## [TEXT SHOWN]
_ _ _ _ _

Another version of this legend says, that the gudeman of' a farm-house in the parish of
Glendevon having left out some clothes one night for Brownie, he was heard to depart, saying,
Gie Brownie coat, gie Brownie sark,
Ye 'se get nae mair o' Brownie's wark!9
At Leithin-hall, in Dumfrieshire, a Brownie had dwelt, as he himself declared, for three
hundred years. He used to show himself but once to each master; to other persons he rarely discovered
more than his hand. One master was greatly beloved by Brownie, who on his death bemoaned him exceedingly,
even abstaining from food for many successive days. The heir returning from foreign parts to take
possession of the estate, Brownie appeared to do him homage, but the Laird, offended at his mean, starved
appearance, ordered him meat and drink, and new livery. Brownie departed, loudly crying,
Ca', cuttee, ca'!
A' the luck of Leithin Ha'
Gangs wi' me to Bodsbeck Ha'.
In a few years Leithin Ha' was in ruins, and "bonnie Bodsbeck" flourishing beneath
the care of Brownie.
Others say that it was the gudeman of Bodsbeck that offended the Brownie by leaving out for
him a mess of bread and milk, and that he went away, saying,
Ca, Brownie, ca',
A' the luck of Bodsbeck awa to Leithenha'.
Brownie was not without some roguery in his composition. Two lasses having made a fine
bowlful of buttered brose, had taken it into the byre to sup in the dark. In their haste they brought
but one spoon, so, placing the bowl between them, they supped by turns. "I hae got but three sups,
" cried the one, "and it's a' dune."--" It 's a' dune, indeed," cried the
other--" Ha, ha, ha!" cried a third voice, "Brownie has got the maist o' it."--And
Brownie it was who had placed himself between them, and gotten two sups for their one.

_ _ _ _ _

## [INFORMATION PROVIDED]
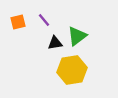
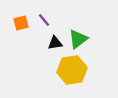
orange square: moved 3 px right, 1 px down
green triangle: moved 1 px right, 3 px down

_ _ _ _ _

## [TO-DO LIST]
- 1) In the Brownie text, how long had the Brownie lived at Leithin-hall?
- 2) Print the part of the Brownie text that begins at the words "A' the luck of Leithin" and stops after "awa to Leithenha'.".
The material is separate from the Brownie text.

## [WRITTEN ANSWERS]
- 1) Three hundred years, as he himself declared.

- 2)
A' the luck of Leithin Ha'
Gangs wi' me to Bodsbeck Ha'.
In a few years Leithin Ha' was in ruins, and "bonnie Bodsbeck" flourishing beneath
the care of Brownie.
Others say that it was the gudeman of Bodsbeck that offended the Brownie by leaving out for
him a mess of bread and milk, and that he went away, saying,
Ca, Brownie, ca',
A' the luck of Bodsbeck awa to Leithenha'.